Recenzja: Raus! / Perunwit – Under The Sign Of The Black Sun
RAUS! / PERUNWIT
Under The Sign Of The Black Sun (2014) Split
Polska, Odium Records, Industrial Black Metal / Folk
Na pierwszy rzut ucha to nieco ortodoksyjne połączenie. Zyskuje jednak przy bliższym poznaniu i okazuje się, że te koncepty są jednak całkiem zbieżne. Raus! to zmechanizowana i zimna ofensywa. Skalkulowana i z industrialnym posmakiem. Bogata w powtórzenia i wprowadzająca w pewien stan transu. Największy zarzut mam do brzmienia i samego konceptu perkusji. Brzmi nieludzko i trochę sucho. Niby można stwierdzić, że taki był plan bo i gitary wykazują momentami wysoki poziom dehumanizacji ale można było pójść po węższej linii oporu. Brakuje mi z jej strony pewnej dozy ekstremy (szczególnie w drugiej i czwartej kompozycji). W „Ich Bin Got” nie jest już tak istotna. Raus! ewoluuje w mroczne klimaty ambientowe. Pluje przesterowanym wokalem i ogółem dużo miesza.
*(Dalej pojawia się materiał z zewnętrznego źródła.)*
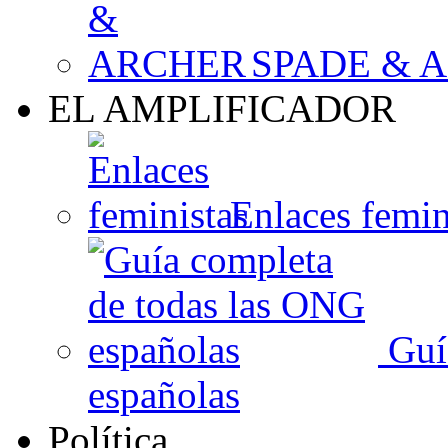
SPADE & 
EL AMPLIFICADOR
Enlaces femin
Guí
españolas
Política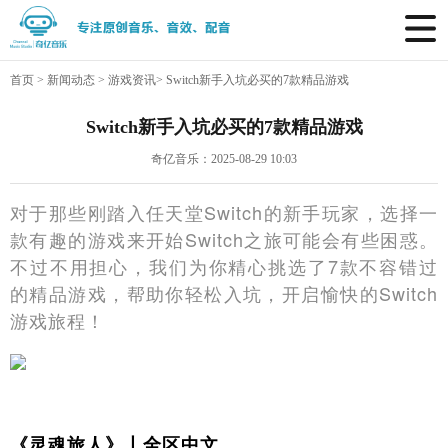
首页
>
新闻动态
>
游戏资讯
>
Switch新手入坑必买的7款精品游戏
Switch新手入坑必买的7款精品游戏
奇亿音乐：2025-08-29 10:03
对于那些刚踏入任天堂Switch的新手玩家，选择一
款有趣的游戏来开始Switch之旅可能会有些困惑。
不过不用担心，我们为你精心挑选了7款不容错过
的精品游戏，帮助你轻松入坑，开启愉快的Switch
游戏旅程！
《灵魂旅人》丨全区中文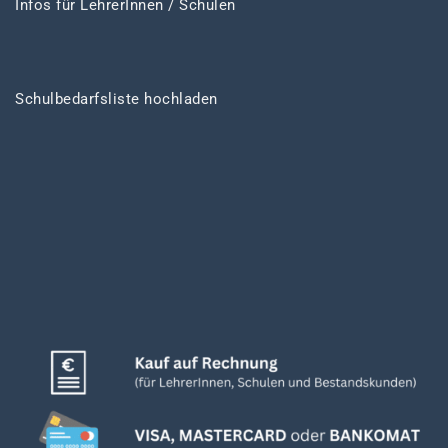
Infos für LehrerInnen / Schulen
Schulbedarfsliste hochladen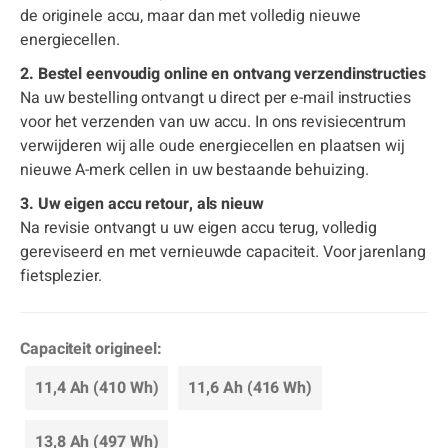
de originele accu, maar dan met volledig nieuwe
energiecellen.
2. Bestel eenvoudig online en ontvang verzendinstructies
Na uw bestelling ontvangt u direct per e-mail instructies
voor het verzenden van uw accu. In ons revisiecentrum
verwijderen wij alle oude energiecellen en plaatsen wij
nieuwe A-merk cellen in uw bestaande behuizing.
3. Uw eigen accu retour, als nieuw
Na revisie ontvangt u uw eigen accu terug, volledig
gereviseerd en met vernieuwde capaciteit. Voor jarenlang
fietsplezier.
Capaciteit origineel:
11,4 Ah (410 Wh)
11,6 Ah (416 Wh)
13,8 Ah (497 Wh)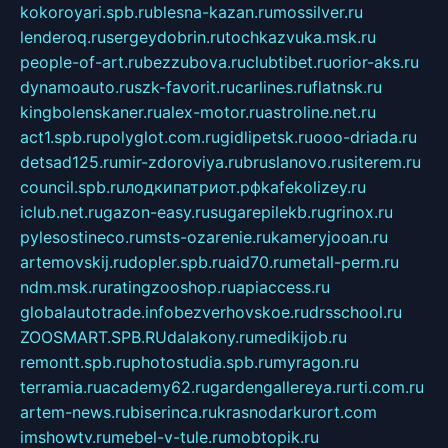
kokoroyari.spb.ru
blesna-kazan.ru
mossilver.ru
lenderoq.ru
sergeydobrin.ru
tochkazvuka.msk.ru
people-of-art.ru
bezzubova.ru
clubtibet.ru
orior-aks.ru
dynamoauto.ru
szk-favorit.ru
carlines.ru
flatnsk.ru
kingbolenskaner.ru
alex-motor.ru
astroline.net.ru
act1.spb.ru
polyglot.com.ru
gidlipetsk.ru
ooo-driada.ru
detsad125.ru
mir-zdoroviya.ru
bruslanovo.ru
siterem.ru
council.spb.ru
лодкипатриот.рф
kafekolizey.ru
iclub.net.ru
gazon-easy.ru
sugarepilekb.ru
grinox.ru
pylesostineco.ru
msts-ozarenie.ru
kameryjooan.ru
artemovskij.ru
dopler.spb.ru
aid70.ru
metall-perm.ru
ndm.msk.ru
ratingzooshop.ru
apiaccess.ru
globalautotrade.info
bezverhovskoe.ru
drsschool.ru
ZOOSMART.SPB.RU
dalakony.ru
medikijob.ru
remontt.spb.ru
photostudia.spb.ru
myragon.ru
terramia.ru
academy62.ru
gardengallereya.ru
rti.com.ru
artem-news.ru
biserinca.ru
krasnodarkurort.com
imshowtv.ru
mebel-v-tule.ru
mobtopik.ru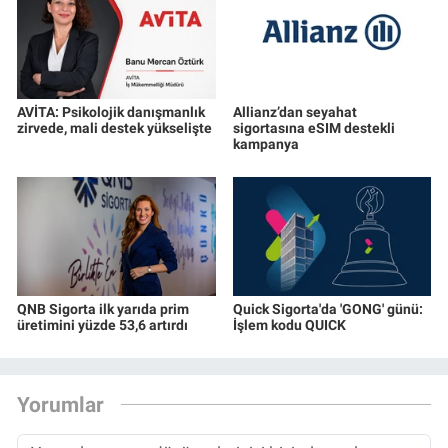
AVİTA: Psikolojik danışmanlık
Allianz’dan seyahat
zirvede, mali destek yükselişte
sigortasına eSIM destekli
kampanya
QNB Sigorta ilk yarıda prim
Quick Sigorta'da 'GONG' günü:
üretimini yüzde 53,6 artırdı
İşlem kodu QUICK
Yorumlar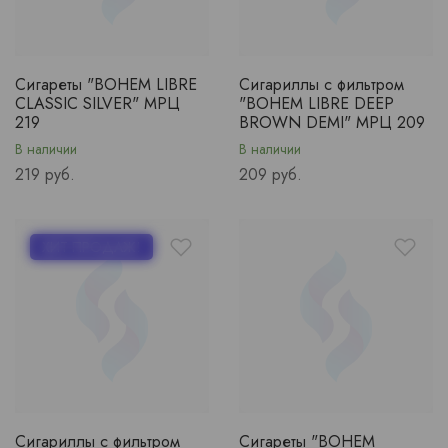
Сигареты "BOHEM LIBRE
Сигариллы с фильтром
CLASSIC SILVER" МРЦ
"BOHEM LIBRE DEEP
219
BROWN DEMI" МРЦ 209
В наличии
В наличии
Price
Price
219 руб.
209 руб.
ХИТ ПРОДАЖ!
Сигариллы с фильтром
Сигареты "BOHEM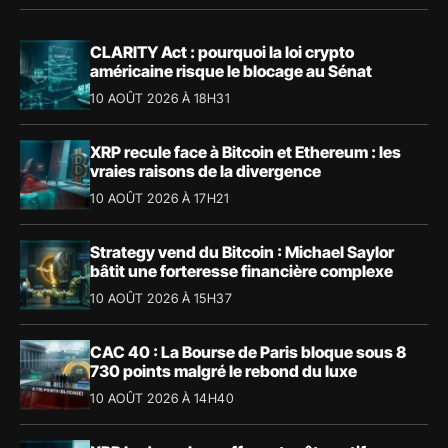
CLARITY Act : pourquoi la loi crypto
américaine risque le blocage au Sénat
10 AOÛT 2026 À 18H31
XRP recule face à Bitcoin et Ethereum : les
vraies raisons de la divergence
10 AOÛT 2026 À 17H21
Strategy vend du Bitcoin : Michael Saylor
bâtit une forteresse financière complexe
10 AOÛT 2026 À 15H37
CAC 40 : La Bourse de Paris bloque sous 8
730 points malgré le rebond du luxe
10 AOÛT 2026 À 14H40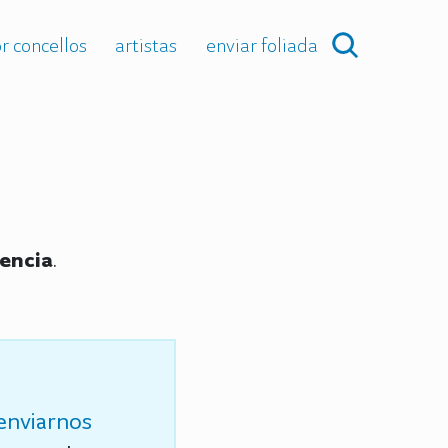
r concellos
artistas
enviar foliada
lencia
.
enviarnos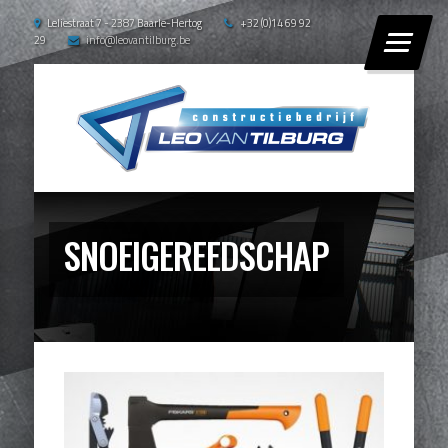
Leliestraat 7 - 2387 Baarle-Hertog
+32 (0)14 69 92
29
info@leovantilburg.be
SNOEIGEREEDSCHAP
Jest to przy okazji stosunkowo nierówny materiał. Ma interesujące motywy jak ten w „Genocidum Atrox” z gitarą elektro-akustyczną natomiast już regularne fragmenty brzmią jakby zapomniano dokonać postprodukcji. Ja wiem, że surowizna i lód ale razi mnie połączenie tak wielu ciekawych patentów z takimi, które brzmią jak niedokończone. Do słuchania tego splitu warto podejść jak do eksperymentu szalonego naukowca i wtedy wszystko zagra jak trzeba i te dobre sample wezmą górę nad tymi kiczowatymi. Widzę tu duży potencjał dla ludzi z otwartym umysłem. Może być tylko lepiej.
Perunwit jest bardziej ludzką stroną tego krążka. Łączymy się z naturą. Słuchając kruczego intra przywiało mi na myśl ścieżkę dźwiękową ze starej gry Hexen. To była bardzo klimatyczna rzecz i nie inaczej jest tutaj. Mimo, iż jest to całkowicie instrumentalny twór folkowy to na bogato wizualizuje swoje historie. Niekiedy lepiej, niż regularny zespół z wokalem i gitarami. Jest ucieczka, pogoń i walka. Podoba mi się fakt panowania nad patosem i doskonale wyreżyserowana historia. Jest to bardzo obrazowa muzyka wpływająca na wyobraźnię. Aro bardzo świadomie podchodzi do tworzenia dźwięków. Nie jest to wymęczone na siłę żeby tylko zapełnić czas. Czuć spójność i płynny rozwój kolejnych motywów. Mimo, że na co dzień egzystuje w innych klimatach to Perunwit nie zburzył mojego światopoglądu a subtelnie wpisał się w rutynę dnia powszedniego. Jest bardzo naturalny więc nie zaburza rytmu tylko z nim płynie. Bardzo interesujące doświadczenie.
Raus! – Spirit ov Victory
Raus! – Raus!
Raus! – Ich bin Got
Raus! – Genocidum Atrox
Raus! – Go and Die with Honour
Perunwit – Intro – Within the Chant of Raven Choirs
Perunwit – Berserkir
Perunwit – Blood, Honour and Sword Live?